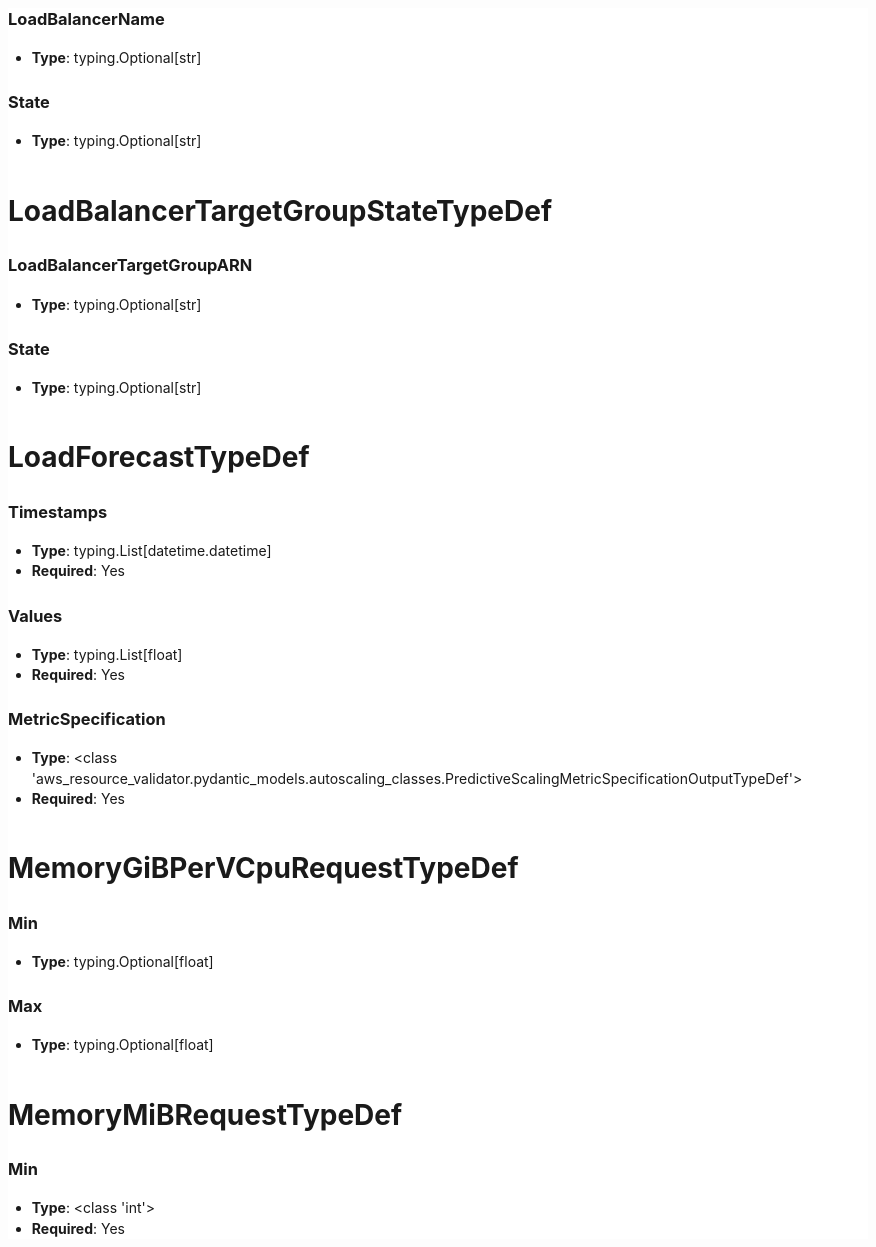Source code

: ### LoadBalancerName
- **Type**: typing.Optional[str]

### State
- **Type**: typing.Optional[str]


# LoadBalancerTargetGroupStateTypeDef

### LoadBalancerTargetGroupARN
- **Type**: typing.Optional[str]

### State
- **Type**: typing.Optional[str]


# LoadForecastTypeDef

### Timestamps
- **Type**: typing.List[datetime.datetime]
- **Required**: Yes

### Values
- **Type**: typing.List[float]
- **Required**: Yes

### MetricSpecification
- **Type**: <class 'aws_resource_validator.pydantic_models.autoscaling_classes.PredictiveScalingMetricSpecificationOutputTypeDef'>
- **Required**: Yes


# MemoryGiBPerVCpuRequestTypeDef

### Min
- **Type**: typing.Optional[float]

### Max
- **Type**: typing.Optional[float]


# MemoryMiBRequestTypeDef

### Min
- **Type**: <class 'int'>
- **Required**: Yes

— TASK DESCRIPTION —
All entries must be output exactly as they stand, and every picture must be left out.

— EXPECTED ANSWER —
Source code

: ### LoadBalancerName
- **Type**: typing.Optional[str]

### State
- **Type**: typing.Optional[str]


# LoadBalancerTargetGroupStateTypeDef

### LoadBalancerTargetGroupARN
- **Type**: typing.Optional[str]

### State
- **Type**: typing.Optional[str]


# LoadForecastTypeDef

### Timestamps
- **Type**: typing.List[datetime.datetime]
- **Required**: Yes

### Values
- **Type**: typing.List[float]
- **Required**: Yes

### MetricSpecification
- **Type**: <class 'aws_resource_validator.pydantic_models.autoscaling_classes.PredictiveScalingMetricSpecificationOutputTypeDef'>
- **Required**: Yes


# MemoryGiBPerVCpuRequestTypeDef

### Min
- **Type**: typing.Optional[float]

### Max
- **Type**: typing.Optional[float]


# MemoryMiBRequestTypeDef

### Min
- **Type**: <class 'int'>
- **Required**: Yes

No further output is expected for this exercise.